As an example, he cited a famous list of incidental similarities between the assassinations of Presidents Abraham Lincoln and John F. Kennedy. But three justices interrupted to point out that nobody had tried to claim that those killings were accidents.

Wasn’t it relevant, asked Justice Burley Mitchell, that a person charged with murder in a death that she claims to be an accident is discovered to have had a similar incident in the past? “After a while,” noted the justice, “you begin to smell a rat.”

The reaction of the justices to Smith’s arguments heartened District Attorney Ron Stephens, who thought that the court was leaning toward upholding Barbara’s conviction. He had far less hope, however, that her death sentence would stand.

More than a year earlier, the U.S. Supreme Court had issued an order that voided an instruction routinely given to jurors in capital cases in North Carolina. Previously, jurors had been told that they had to agree unanimously on mitigating factors. Not so, said the court, and the ruling was expected to affect at least seventy of the state’s eighty-five death row prisoners, including Barbara. All likely would get new sentencing hearings as their individual cases came before the state’s Supreme Court.

■ Things to do:
A - Quote the part of the passage above that opens with the words containing "More than a" and closes with "state’s Supreme Court.".
B - Answer these questions using the passage above:
(i) Which two presidents' assassinations were the subject of the list of similarities cited as an example?
(ii) Which justice said, "After a while, you begin to smell a rat"?
(iii) At least how many of the state's death row prisoners was the U.S. Supreme Court ruling expected to affect?

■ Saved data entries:
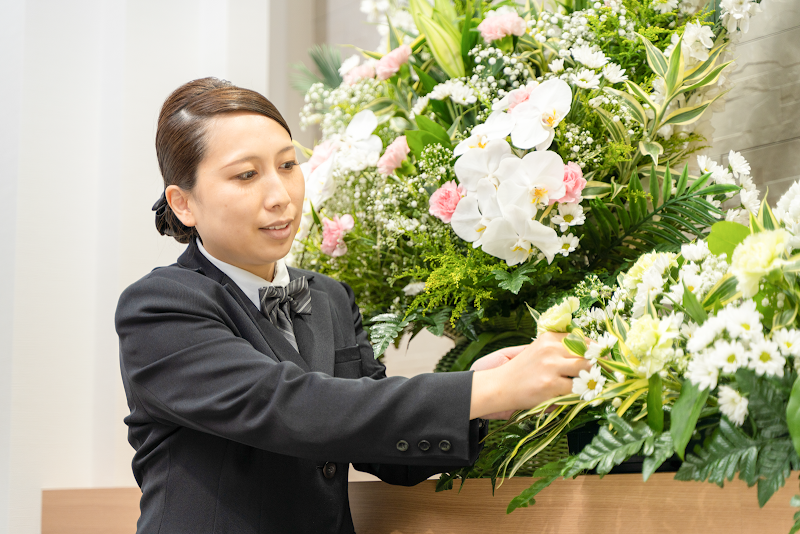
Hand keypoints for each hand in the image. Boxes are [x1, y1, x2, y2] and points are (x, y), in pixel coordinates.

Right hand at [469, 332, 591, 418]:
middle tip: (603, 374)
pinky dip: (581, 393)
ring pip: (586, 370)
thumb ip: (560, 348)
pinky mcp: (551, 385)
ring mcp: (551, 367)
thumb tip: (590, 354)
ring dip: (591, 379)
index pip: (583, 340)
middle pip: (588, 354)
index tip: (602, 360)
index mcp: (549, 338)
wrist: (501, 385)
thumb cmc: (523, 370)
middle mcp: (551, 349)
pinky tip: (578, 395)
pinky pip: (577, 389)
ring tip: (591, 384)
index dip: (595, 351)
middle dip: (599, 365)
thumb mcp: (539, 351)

==

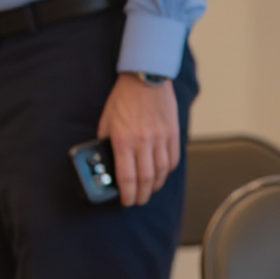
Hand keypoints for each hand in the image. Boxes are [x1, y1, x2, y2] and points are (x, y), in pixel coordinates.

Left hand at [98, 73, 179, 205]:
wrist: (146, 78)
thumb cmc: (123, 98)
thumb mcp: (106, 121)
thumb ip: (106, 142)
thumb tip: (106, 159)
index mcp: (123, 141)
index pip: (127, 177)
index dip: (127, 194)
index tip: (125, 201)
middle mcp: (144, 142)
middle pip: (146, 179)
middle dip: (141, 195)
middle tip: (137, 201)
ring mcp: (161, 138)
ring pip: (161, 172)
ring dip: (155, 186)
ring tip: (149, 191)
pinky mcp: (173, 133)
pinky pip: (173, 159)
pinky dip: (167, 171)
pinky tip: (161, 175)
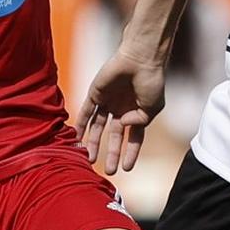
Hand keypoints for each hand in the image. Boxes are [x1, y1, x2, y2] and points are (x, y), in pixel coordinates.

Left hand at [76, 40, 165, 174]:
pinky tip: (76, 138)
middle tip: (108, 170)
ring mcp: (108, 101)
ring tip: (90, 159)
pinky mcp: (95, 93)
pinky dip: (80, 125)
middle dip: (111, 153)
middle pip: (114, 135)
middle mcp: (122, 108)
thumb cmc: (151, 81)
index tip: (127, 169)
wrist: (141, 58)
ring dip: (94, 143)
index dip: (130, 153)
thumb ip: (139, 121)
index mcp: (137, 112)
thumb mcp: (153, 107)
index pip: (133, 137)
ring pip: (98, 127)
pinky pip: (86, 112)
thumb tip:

■ Answers in order:
A -
More than a year earlier, the U.S. Supreme Court had issued an order that voided an instruction routinely given to jurors in capital cases in North Carolina. Previously, jurors had been told that they had to agree unanimously on mitigating factors. Not so, said the court, and the ruling was expected to affect at least seventy of the state’s eighty-five death row prisoners, including Barbara. All likely would get new sentencing hearings as their individual cases came before the state’s Supreme Court.

B -
(i) Abraham Lincoln and John F. Kennedy.
(ii) Justice Burley Mitchell.
(iii) At least seventy of the state's eighty-five death row prisoners.